My work troubles began with my move from an office to an area previously reserved for file storage. I needed a desk. Scavenging the furniture left behind from another move (read: the garbage), we discovered a 1960s Steelcase tanker.  It was band-aid beige metal with a Formica writing surface and rounded edges.  I loved the kitsch factor – these things sell on eBay for hundreds of dollars.  My boss exclaimed This desk is totally YOU!  It was a feat of industrial design, I had to admit.

My new/old typewriter-era desk was a bit tall, I learned, when I couldn’t find a chair that would adjust high enough or one that was narrow enough to allow me to tuck in without my knees or armrests hitting it. I had to hold my shoulders up to my ears to reach my keyboard, and this began to take a toll on my back and neck.  No problem, I thought, I can fix this.  I just needed the right equipment. Years of classroom teaching had conditioned me to spending money on supplies for my workspace.

After spending eighteen months contending with my body, my office furniture, and my workload, my physical therapist said you need to leave your job. So I did.

Since my shoulders and wrists were starting to hurt, I became obsessed with researching workstation ergonomics.  I approached the problem like a true American: with shopping.  Of course, started my shopping spree with a standing desk ($399).  I bought a split keyboard ($89) and a new mouse ($185). Then I addressed the chair problem, becoming a real-life Goldilocks and the Three Chairs.  The first was industrial-chic: lime green metal with a cool tractor seat ($52).  It adjusted to fit my desk height, but it offered little back support and no cushioning.  The second, a funky hydraulic German-designed “wobble stool,” ($200) also put me in the right position relative to my desk AND it kept my core active.  It was also unstable and offered no back support, so I mostly just wobbled and hunched, slouching into an even worse posture.  The third option, with the help of a U-shaped memory foam sciatica pillow, $29.95) was the closest I would get to “just right,” and even it was still too short by a good two inches. After getting dictation software ($182), I purchased a wireless headphone mic ($228).

I eventually accumulated a series of orthopedic diagnoses. The problem initially manifested as sciatica and neck pain, then made its way down my forearms (tendinitis) to my wrists (carpal tunnel) and hands (deQuarvain’s tenosynovitis) until my tender fingers became so inflamed that I could no longer type.
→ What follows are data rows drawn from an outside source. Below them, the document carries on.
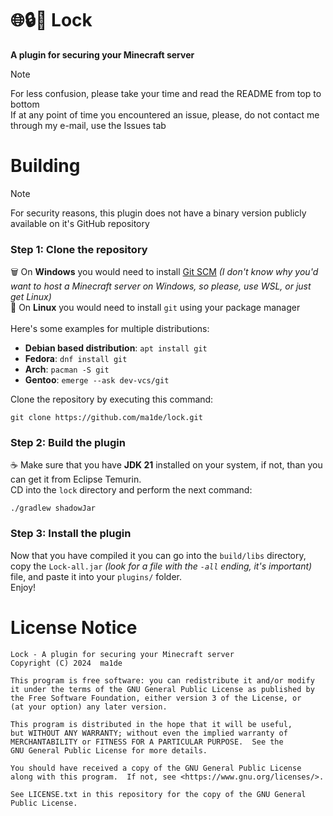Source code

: # 🌐🔒🔑 Lock 
**A plugin for securing your Minecraft server** <br>

> [!NOTE]
> For less confusion, please take your time and read the README from top to bottom
> <br> If at any point of time you encountered an issue, please, do not contact me through my e-mail, use the Issues tab

# Building
> [!NOTE] 
> For security reasons, this plugin does not have a binary version publicly available on it's GitHub repository

### Step 1: Clone the repository
🗑️ On **Windows** you would need to install [Git SCM](https://git-scm.com/) *(I don't know why you'd want to host a Minecraft server on Windows, so please, use WSL, or just get Linux)* <br>
🐧 On **Linux** you would need to install `git` using your package manager <br> <br>
Here's some examples for multiple distributions: <br>
- **Debian based distribution**: `apt install git`
- **Fedora**: `dnf install git`
- **Arch**: `pacman -S git`
- **Gentoo**: `emerge --ask dev-vcs/git`

Clone the repository by executing this command:

    git clone https://github.com/ma1de/lock.git

### Step 2: Build the plugin
☕ Make sure that you have **JDK 21** installed on your system, if not, than you can
get it from Eclipse Temurin. <br>
CD into the `lock` directory and perform the next command:

    ./gradlew shadowJar

### Step 3: Install the plugin
Now that you have compiled it you can go into the `build/libs` directory, copy
the `Lock-all.jar` *(look for a file with the `-all` ending, it's important)*  file, and paste it into your `plugins/` folder. <br>
Enjoy!

# License Notice

    Lock - A plugin for securing your Minecraft server
    Copyright (C) 2024  ma1de 

    This program is free software: you can redistribute it and/or modify
    it under the terms of the GNU General Public License as published by
    the Free Software Foundation, either version 3 of the License, or
    (at your option) any later version.
    
    This program is distributed in the hope that it will be useful,
    but WITHOUT ANY WARRANTY; without even the implied warranty of
    MERCHANTABILITY or FITNESS FOR A PARTICULAR PURPOSE.  See the
    GNU General Public License for more details.
    
    You should have received a copy of the GNU General Public License
    along with this program.  If not, see <https://www.gnu.org/licenses/>.

    See LICENSE.txt in this repository for the copy of the GNU General
    Public License.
My physical therapist discharged me, convinced that I had arthritis. On my absolute worst day, I cried at my desk and skulked home early, declaring myself “useless” because I could not type at all.
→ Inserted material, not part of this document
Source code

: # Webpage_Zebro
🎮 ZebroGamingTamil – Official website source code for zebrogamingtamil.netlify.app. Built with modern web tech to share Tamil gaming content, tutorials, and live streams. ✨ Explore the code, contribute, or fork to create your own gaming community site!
I got a scrip for six weeks of occupational therapy, where I played like a kindergartener with colorful toys and fluorescent putty and dipped my hands in warm paraffin and got what felt like disconcertingly intimate hand massages (YOU try talking to a person you’ve just met when you are face-to-face and she is massaging your hand across a table).  I

PT-toys-2
my toys & braces

accumulated a shoebox full of custom braces, thera-bands, tennis and lacrosse balls and squishy goo.The exercises to stop one problem exacerbated another, like we were playing a game of orthopedic wack-a-mole. My OT would call her colleagues over to ask Why isn’t she getting better? It’s her posture, they said. Try looking at her neck. An MRI confirmed damage to the discs in my C-spine and the beginnings of arthritis in my neck.

But did this also explain my hand pain?

When the steroid injection into my wrist didn’t work, I went to a hand surgeon, who told me it was never carpal tunnel, but rather, tendinitis. He said that I just needed to get stronger and recommended me for something called work hardening.  By that point, I was too frustrated to even figure out what this would entail.  I tried a different orthopedist who tried acupuncture and more physical and occupational therapy.  He recommended an epidural in my neck.  I definitely didn’t want that, so I found a new orthopedist who thinks it’s in my hand muscles and is sending me back to OT.

For the past year, my physical therapist said you need to leave your job. So I did. And here we are.